Quebec has a proud musical history, having produced artists as diverse as Céline Dion, Leonard Cohen and Oscar Peterson. But this year has not been a good one for musicians, at least not for Québécois singer-songwriters.
Last summer Claude Dubois, a member of the Canadian Songwriters Hall of Fame, was picked up driving with a blood alcohol concentration (BAC) of about twice the legally permissible level.
The point is not that singers drive drunk – it’s that so many people do overall. Police in Canada arrests about 90,000 people each year for impaired driving. Every year more than 300 people die on Quebec’s roads. About a third of those deaths are alcohol-related. And while Quebec’s record is better than most, road safety advocates believe that too many people are dying as a result of preventable behaviour.
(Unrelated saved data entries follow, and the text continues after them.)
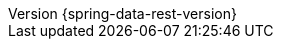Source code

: :revnumber: {spring-data-rest-version}
:revdate: {localdate}
:version:  {spring-data-rest-version}
ifdef::backend-epub3[:front-cover-image: image:epub-cover.png[Front Cover,1050,1600]]
:spring-data-commons: {rootProject}/spring-data/spring-data-commons/src/docs/asciidoc/zh-cn


:spring-security-docs: https://docs.spring.io/spring-security/site/docs/current/reference/htmlsingle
One area in which Quebec excels – and which might contribute to the province’s generally superior DUI statistics – is its ignition interlock program, which is excellent. An ignition interlock, or car breathalyzer, prevents a vehicle from starting if the driver has been drinking. Depending on the number of convictions, people convicted of DUI in Quebec are required to have an interlock installed for from one year to life. Participation in the interlock program is high, which means that repeat offenders are very likely to have one installed, and thus, are prevented from taking to the roads under the influence. Insurance rates are kept low, even after a DUI, so more people can afford to install and maintain the ignition interlocks.
Singers, poets, accountants, engineers, teachers – anyone can have a drinking problem and be a risk for drunk driving. While the famous ones get in the papers, all of them are dangerous to themselves and others.